The docs gave me extra time, going over lab results, showing me xrays, letting me do minor procedures, talking me through others...the nurses would tease me by calling me "Dr. Blackbear", check in all the time on how my applications were going, help me prep for interviews, etc. Last Friday I went to a wedding of one of the nurses (who married one of our ATLS paramedics). At the end of the night as I was heading out I got waylayed by many hugs, email exchanges, more hugs, photos, words of encouragement and congratulations. Some surprise send offs as well from people I would have never guessed I'd get kudos from. One nurse who I've always thought figured I was a flake...came up to me and took my hands saying "you are an amazing nurse who will make an amazing doctor, you have the heart...and you have the brains." It was possibly the kindest thing a colleague has ever said to me...especially coming from someone I wouldn't consider myself buddy-buddy with.

It was tough saying goodbye. I started to feel those stirrings in my stomach of sadness that come when you see a chapter of your life ending. Working in the ED means you deal with the belligerent drunks, the devastated parents, the scared children, the high maintenance malingerers. You deal with these people together and go through the spectrum of human experience with your colleagues. This is something unique to being in the trenches. So above the gossiping, the drama, and the politics, you become a group that genuinely looks out for each other and feels somewhat protective of one another. The wedding was a great way to see everyone in a relaxed and celebratory environment. My last image of the night was seeing my 60-something boss laughing while doing the twist with her husband. I am still smiling thinking about it.
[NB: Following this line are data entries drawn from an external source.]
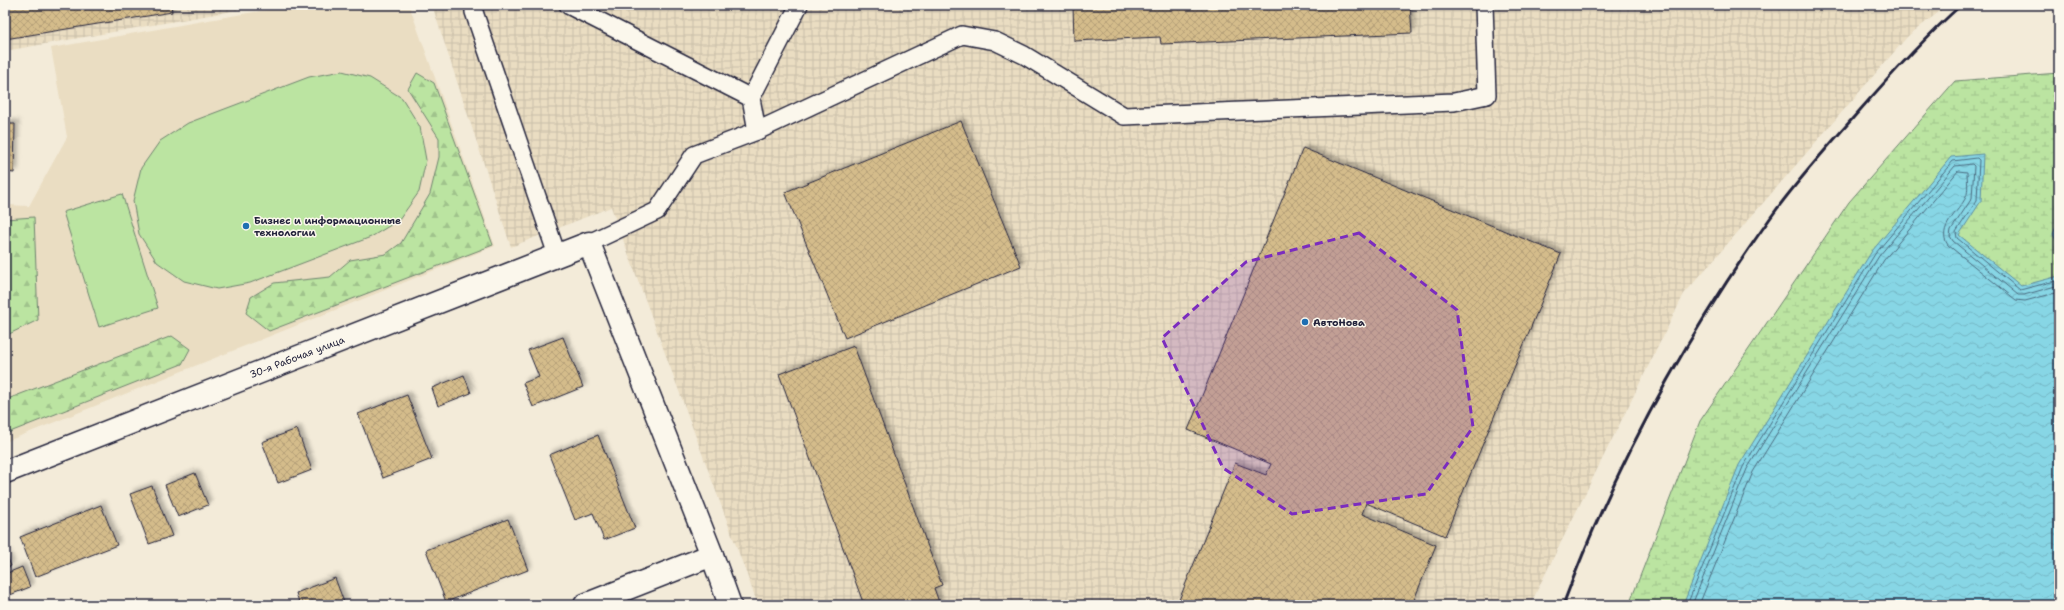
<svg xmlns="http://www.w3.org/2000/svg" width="2064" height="610" viewBox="0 0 2064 610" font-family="'Shantell Sans',sans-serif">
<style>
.built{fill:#eaddc2}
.industrial{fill:url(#industrial-grid)}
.forest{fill:url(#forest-firs);stroke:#6e836e}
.wetland{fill:url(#wetland-marsh);stroke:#6e836e}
.garden{fill:#bbe4a1;stroke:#6e836e}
.water{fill:url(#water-waves);stroke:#5f8ea1}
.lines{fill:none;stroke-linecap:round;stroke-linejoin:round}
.shore{stroke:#4a6a7f;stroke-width:1}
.building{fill:url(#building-cross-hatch);stroke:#22223b;filter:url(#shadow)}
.service-casing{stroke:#22223b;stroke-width:20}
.minor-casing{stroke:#22223b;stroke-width:25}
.service{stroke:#fbf7ec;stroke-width:17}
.minor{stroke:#fbf7ec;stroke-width:22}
.rail{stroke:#22223b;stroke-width:3}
.marked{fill:#7b2cbf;fill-opacity:0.2;stroke:#7b2cbf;stroke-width:3;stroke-dasharray:8 5;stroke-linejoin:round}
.poi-dot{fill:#1f6fb2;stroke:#fbf7ec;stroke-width:1.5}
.labels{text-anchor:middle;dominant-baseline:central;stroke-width:3;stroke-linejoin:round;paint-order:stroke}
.poi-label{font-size:10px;font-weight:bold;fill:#22223b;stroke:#fbf7ec;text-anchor:start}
.street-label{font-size:10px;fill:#22223b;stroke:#fbf7ec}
</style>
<defs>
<pattern id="industrial-grid" width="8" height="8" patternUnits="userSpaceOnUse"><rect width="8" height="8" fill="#eaddc2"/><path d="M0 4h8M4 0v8" fill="none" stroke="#c8bda8"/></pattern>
<pattern id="forest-firs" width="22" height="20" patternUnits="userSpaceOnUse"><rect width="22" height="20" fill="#bbe4a1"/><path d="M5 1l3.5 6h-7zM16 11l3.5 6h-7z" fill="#a0c38c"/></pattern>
<pattern id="wetland-marsh" width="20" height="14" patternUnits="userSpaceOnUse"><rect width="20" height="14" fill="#bbe4a1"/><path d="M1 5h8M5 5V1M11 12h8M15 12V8" fill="none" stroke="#a0c38c"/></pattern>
<pattern id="water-waves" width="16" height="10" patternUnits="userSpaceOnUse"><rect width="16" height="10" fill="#87d6e5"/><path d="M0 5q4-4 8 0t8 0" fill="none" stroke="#74b7c5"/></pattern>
<pattern id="building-cross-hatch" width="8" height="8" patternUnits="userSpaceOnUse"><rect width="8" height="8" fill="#d4bc8b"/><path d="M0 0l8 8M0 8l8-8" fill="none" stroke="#b6a179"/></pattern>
<filter id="shadow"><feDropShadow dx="3.5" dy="-3.5" stdDeviation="2" flood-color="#0004"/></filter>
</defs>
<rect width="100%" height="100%" fill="#f3ebd9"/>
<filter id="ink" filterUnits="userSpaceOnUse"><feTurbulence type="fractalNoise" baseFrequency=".025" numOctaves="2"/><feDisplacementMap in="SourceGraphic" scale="8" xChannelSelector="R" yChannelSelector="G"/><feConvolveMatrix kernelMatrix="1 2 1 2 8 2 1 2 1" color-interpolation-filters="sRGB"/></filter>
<g filter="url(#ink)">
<!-- built -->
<path class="built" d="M294,5H409L495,246L5,442V205L29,206L67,137L51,48Z"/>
<!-- industrial -->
<g class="industrial">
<path d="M5,5H266L5,51Z"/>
<path d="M432,5H1948L1908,36L1684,294L1530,605H758L611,207L511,247Z"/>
</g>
<!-- forest -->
<g class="forest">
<path d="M417,73L434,83L493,245L269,331L246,313L251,297L274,283L330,277L350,260L386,254L401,243L430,194L439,157V138L408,89Z"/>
<path d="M34,217L38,320L5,336V219Z"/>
<path d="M172,336L190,349L182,364L5,434V400Z"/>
</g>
<!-- wetland -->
<path class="wetland" d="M2059,73V605H1629L1700,421L1849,202L1955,81Z"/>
<!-- garden -->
<g class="garden">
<path d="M342,71L370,78L402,98L420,127L426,160L419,192L399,220L371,237L250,283L217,289L184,281L157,262L139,234L133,201L141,168L160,141L188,123L309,77Z"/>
<path d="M122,194L158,308L99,327L63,212Z"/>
</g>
<!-- water -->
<g class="water">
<path d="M1983,154L1981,201L1959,235L2021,286L2059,276V605H1683L1739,465L1872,251L1951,157Z"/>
<path d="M2059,220V247L2053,234Z"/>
</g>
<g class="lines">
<!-- shore -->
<g class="shore">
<path d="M1687,605L1743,467L1875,254L1953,161L1977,158L1979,160L1977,200L1956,232L1957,238L2020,290L2059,280"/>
<path d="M1692,605L1747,469L1879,256L1955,166L1972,164L1974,166L1972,198L1951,230L1950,236L1953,241L2018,295H2024L2059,285"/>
<path d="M1699,605L1753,472L1884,260L1958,171L1967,172C1967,179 1969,191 1966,197C1959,212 1936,228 1948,245L2016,300L2025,301L2059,292"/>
</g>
</g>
<!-- building -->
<g class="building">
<path d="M5,5H171L172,12L5,39Z"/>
<path d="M1073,5H1410L1412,33L1161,44L1160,37L1074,41Z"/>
<path d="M961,121L1021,266L845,338L785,192Z"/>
<path d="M5,124H15L14,173L5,172Z"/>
<path d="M1303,148L1561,254L1445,536L1366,503L1362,514L1436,545L1412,605H1177L1235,463L1266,475L1271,464L1188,430Z"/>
<path d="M563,337L583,387L533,407L523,383L539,377L528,350Z"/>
<path d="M854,346L942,585L934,588L940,605H864L779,374Z"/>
<path d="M464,375L471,393L438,406L432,388Z"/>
<path d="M407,395L432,459L383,478L358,414Z"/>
<path d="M297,429L312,470L278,483L262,442Z"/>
<path d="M598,435L635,528L604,540L593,513L575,520L549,455Z"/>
<path d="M195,473L208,505L178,517L165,485Z"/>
<path d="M152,486L172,536L149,544L130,494Z"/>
<path d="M101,505L117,545L35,577L20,537Z"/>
<path d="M508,519L528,570L446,602L426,550Z"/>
<path d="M5,551L11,566L5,569Z"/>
<path d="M22,567L30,587L10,595L5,581V574Z"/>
<path d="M335,578L345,605H300L296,593Z"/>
</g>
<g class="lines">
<!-- service casing -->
<g class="service-casing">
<g id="service">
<path d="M474,5V12L557,255"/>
<path d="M568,5L751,98"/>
<path d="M757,131L751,98L799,5"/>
<path d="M589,243L657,211L694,155L757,131L962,35L995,41L1024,55L1124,116L1454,102L1487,95L1484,5"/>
</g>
</g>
<!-- minor casing -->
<g class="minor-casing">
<g id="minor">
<path d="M5,472L589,243L712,555L730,605"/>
<path d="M585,605L712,555"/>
</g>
</g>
<!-- service -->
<use href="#service" class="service"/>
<!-- minor -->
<use href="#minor" class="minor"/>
<!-- rail -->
<path class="rail" d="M1563,605C1614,468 1686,336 1771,217C1796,182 1825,150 1853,118C1887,79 1922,40 1961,5"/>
</g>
</g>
<!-- marked area -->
<path class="marked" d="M1359,233L1457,310L1473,427L1426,494L1292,514L1223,468L1162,338L1246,262Z"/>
<!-- markers -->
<g class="poi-dot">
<circle cx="246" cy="226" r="4"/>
<circle cx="1305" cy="322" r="4"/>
</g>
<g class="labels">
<!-- poi labels -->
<g class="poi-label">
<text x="254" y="220">Бизнес и информационные<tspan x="254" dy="12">технологии</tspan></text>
<text x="1313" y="322">АвтоНова</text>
</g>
<!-- street labels -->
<g class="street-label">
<text transform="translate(297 357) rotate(-21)">30-я Рабочая улица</text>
</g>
</g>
<!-- margin -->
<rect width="2064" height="610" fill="none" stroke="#fbf7ec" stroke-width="20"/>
<rect x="10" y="10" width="2044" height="590" fill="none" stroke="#22223b" stroke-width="1.5" filter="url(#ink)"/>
</svg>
These last few days have been bliss. Housesitting for a good friend in Whistler and getting a chance to charge my batteries with daily dog walks in the forest, yoga at my favorite studio, sleeping in, eating out, reading, and drinking some delicious vino with my manfriend. Tomorrow I start the 2 day drive to my next (and final!) nursing contract before moving to Ireland.

It's going to be a hellish schedule. 2 days, 2 nights, sleep, repeat. Ugh.

Ah well, it'll be my last chance to enjoy the beauty that is this amazing province and be still.

This last little bit of sand sure does seem to slip through the hourglass more quickly!